Read-only queries without side effects. Check element state, read text content, verify screen conditions.

// AI agent calls drengr_query
{
  "query": "text_content",
  "element": 5
}
// Returns: "The Mandalorian and Grogu | Official Trailer"

{
  "query": "element_state",
  "element": 2
}
// Returns: { "enabled": true, "selected": false }

Works With Any MCP Client

Drengr uses the Model Context Protocol (MCP) -- the open standard for connecting AI agents to tools. Add one JSON config and every MCP client gains mobile device control.

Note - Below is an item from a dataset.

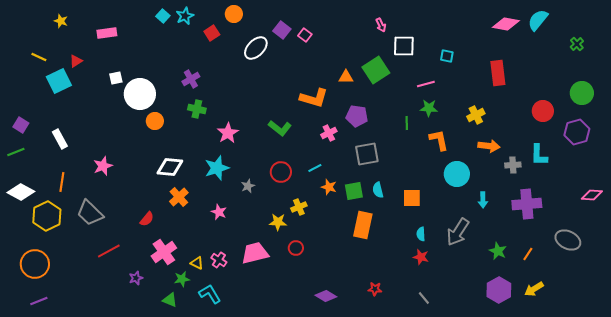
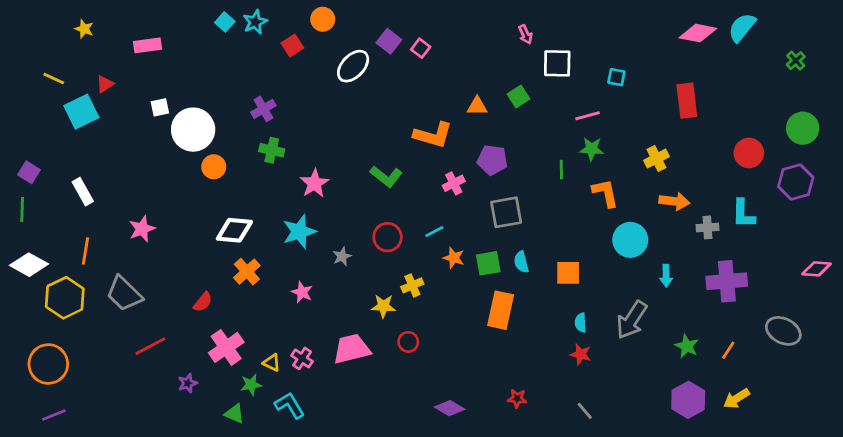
green square: (376, 70) -> (519, 96), size x0.6
green line: (16, 152) -> (22, 210), turned -66

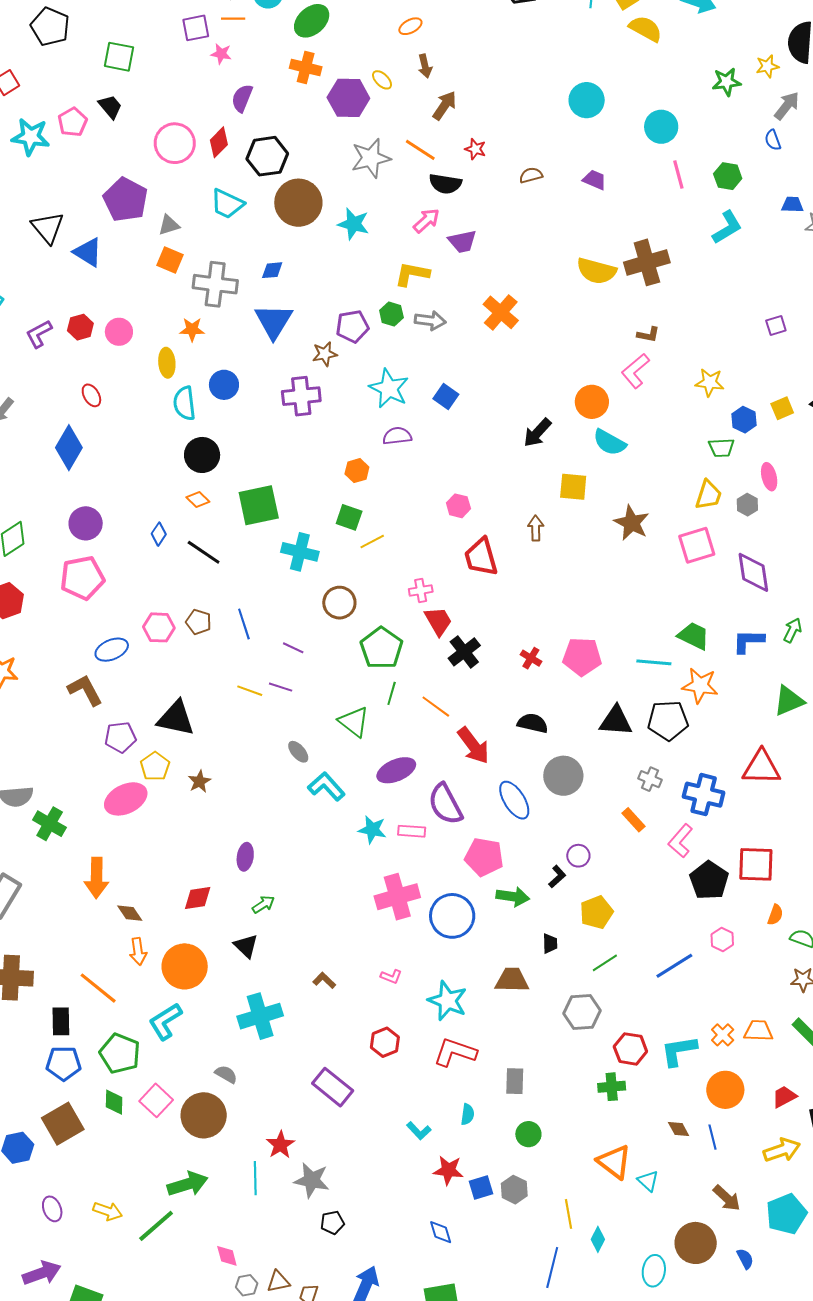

claude_desktop_config.json
{
  "mcpServers": {
    "drengr": {
      "command": "/usr/local/bin/drengr",
      "args": ["mcp"],
      "env": {
        "ANDROID_HOME": "/your/android/sdk"
      }
    }
  }
}

Run drengr setup --client {name} to auto-generate this config with your actual paths and ANDROID_HOME.

observe → act loop
>drengr_look { "device": "emulator-5554" }
$Screen: "YouTube - Home" | 26 elements
$[1] Search [2] Trending [3] Video: "MCP Explained"
>drengr_do { "action": "tap", "element": 3 }
$OK - tapped element [3]
>drengr_look { "device": "emulator-5554" }
$Screen: "YouTube - Player" | screen_changed: true
$[1] Back [2] Like [3] Subscribe [4] Share

Agent-Native Architecture

Purpose-built primitives for LLM-driven device control. Each capability maps directly to what autonomous agents need to perceive and act on mobile interfaces.

3 MCP Tools

drengr_look to observe, drengr_do to act, drengr_query to read. Three tools cover the entire mobile interaction surface.

Situation Engine

Tracks screen_changed, activity_changed, crash detection, stuck detection, and element diffs between actions.

Text-Only Mode

Compact text scene uses ~300 tokens vs ~100KB for screenshots. 100x cheaper. Vision only escalates when needed.

Single Binary

Written in Rust. Compiles to a single static binary with no runtime dependencies. LTO-optimized for size.

OODA Loop

Standalone autonomous mode via drengr run. The Observe-Orient-Decide-Act loop works without an MCP client, using your own LLM for reasoning and vision.

Multi-Platform

Android via ADB, iOS via simctl, cloud devices via Appium. One interface for every device type.

Explore Mode

BFS app exploration that automatically taps every interactive element and builds a navigation graph.

Network Monitoring

Correlate API calls with screen actions. See network traffic in HAR format alongside the agent's UI interactions.

Bring Your Own LLM

No vendor lock-in. Standalone mode works with OpenAI, Gemini, Anthropic, Groq, Together, Fireworks, or local Ollama. Your keys, your models.

Coming Soon

Actively in development. These features are planned but not yet shipped.

Coming Soon

Cloud Devices

First-class support for BrowserStack and Sauce Labs via Appium WebDriver. Test on real cloud devices.

Coming Soon

SDK

Android (Kotlin) and iOS (Swift) SDKs for in-app network event interception. Correlate API calls with screen actions.

Coming Soon

CI/CD Ready

JUnit XML output via drengr test --format junit. Drop into any CI pipeline — GitHub Actions, GitLab CI, Jenkins.

Coming Soon

YAML Test Suites

Define test scenarios in YAML. Run them with drengr test. Outputs human-readable or JSON results.

Coming Soon

Drengr Dashboard

Real-time run viewer, API correlation, AI insights, and trends. A Next.js app currently in development.

Coming Soon

Real-time Steering

Pause and resume agents from the dashboard. Override prompts mid-run. Full human-in-the-loop control.

Coming Soon

Multi-Consumer Tracking

See which MCP client is controlling the device — Claude Desktop, Cursor, Windsurf, or Claude Code.